Ethiopia in the Spotlight

Soon after assuming office in April 2018, the Ethiopian prime minister Abiy Ahmed’s government announced its intention to liberalize Ethiopia’s telecommunications sector, as part of a wider blueprint to gradually privatize several state-owned enterprises. Not surprisingly, this development was met with a great deal of interest by market observers. Potential entrants and investors have been busy ever since trying to ascertain the needs and opportunities encapsulated in this process to engage in the country’s ICT space.
As part of this wave of activity, HIP Consult recently supported the International Finance Corporation (IFC) in assessing Ethiopia’s digital infrastructure landscape. The analysis resulted in a snapshot of the current state of the market and the investments required to drive more ubiquitous broadband coverage and adoption.

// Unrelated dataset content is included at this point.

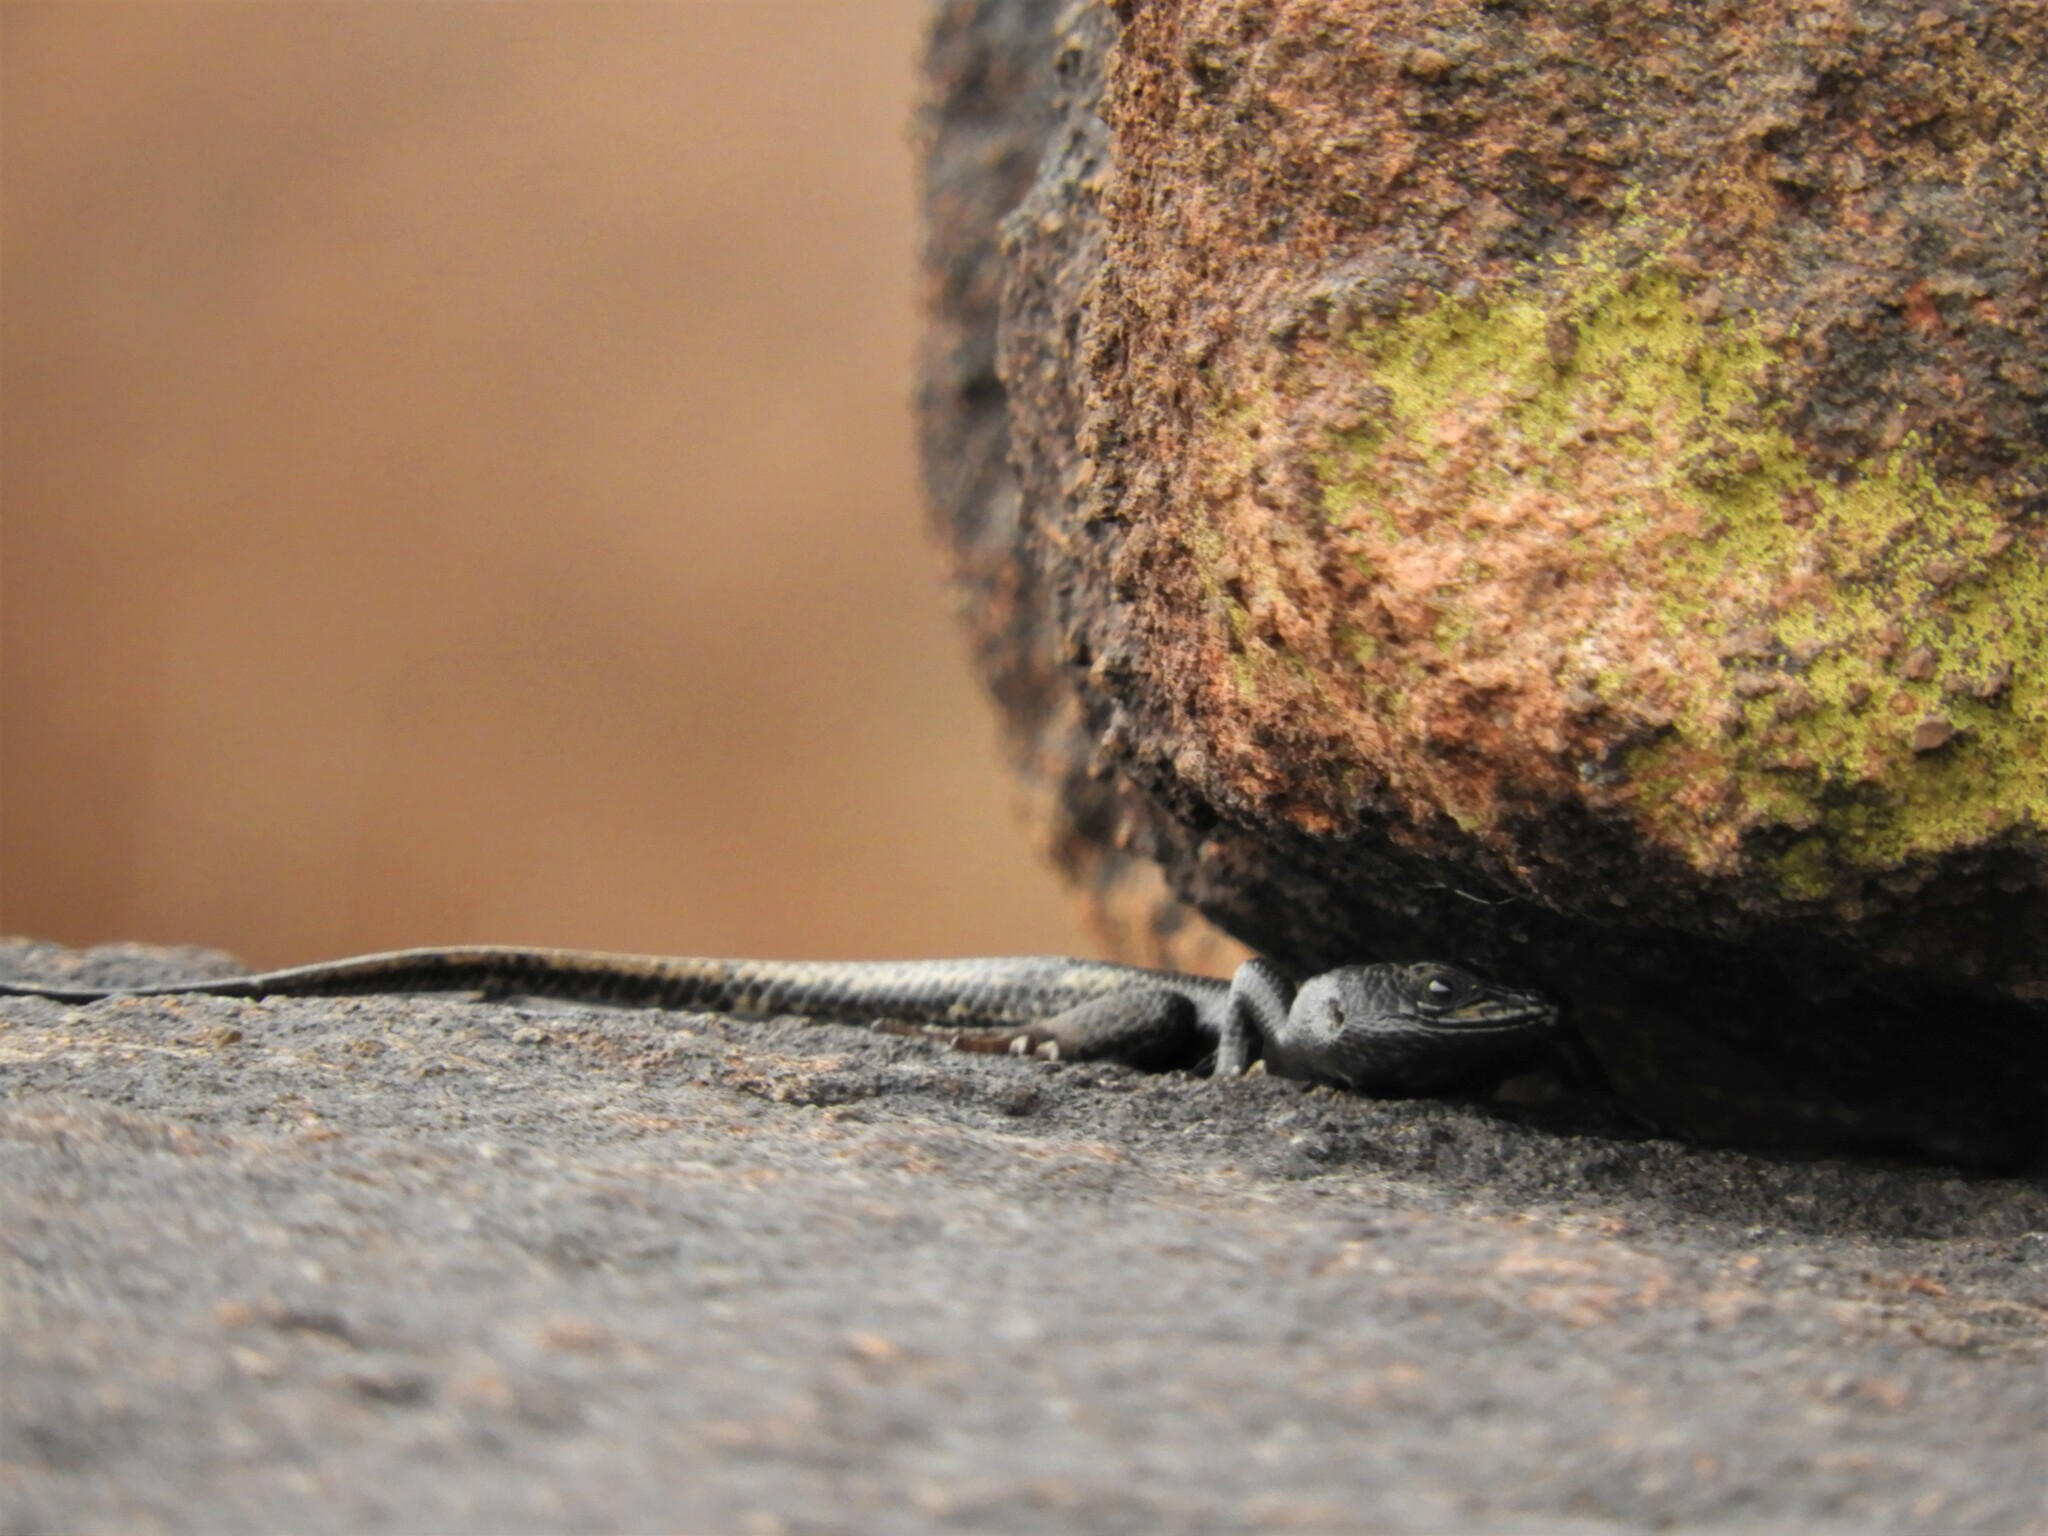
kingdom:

Several studies have established the relationship between increased broadband penetration and a country’s GDP growth. The impact of widening internet use can be evidenced throughout many African markets, including neighboring Kenya and Uganda. Ethiopia, though, still ranks relatively low in terms of the penetration and quality of its broadband services. At the heart of this issue is an insufficiency of critical enabling digital infrastructure. 
HIP Consult estimates that the country’s Fiber Reach is 24%, meaning that less than a quarter of the population lives within 5 km of fiber.  By contrast, South Africa is at 75%. 

Data centers and towers are also critical to driving growth of the digital economy. There is currently a dearth of carrier neutral tier 3+ data centers in Ethiopia, although a recent press report indicated the Ministry of Innovation and Technology plans to build a big data center in 2020.  And the number of towers is surprisingly low for such a large, populous country. Among African countries of comparable size and economy, Ethiopia has the least number of towers per subscribers. Expanded tower infrastructure, accompanied with the right equipment, would bolster mobile coverage and improve quality of service.
Along these lines, the project revealed several digital infrastructure gaps which would benefit from investment, including a need to more than double the existing fiber and tower footprint, as well as establish several Tier 3+ data centers.
With the Ethiopian government’s efforts to reinvigorate the ICT sector, the time is ripe for investors to consider if and where to participate in the next phase of the market’s evolution and growth.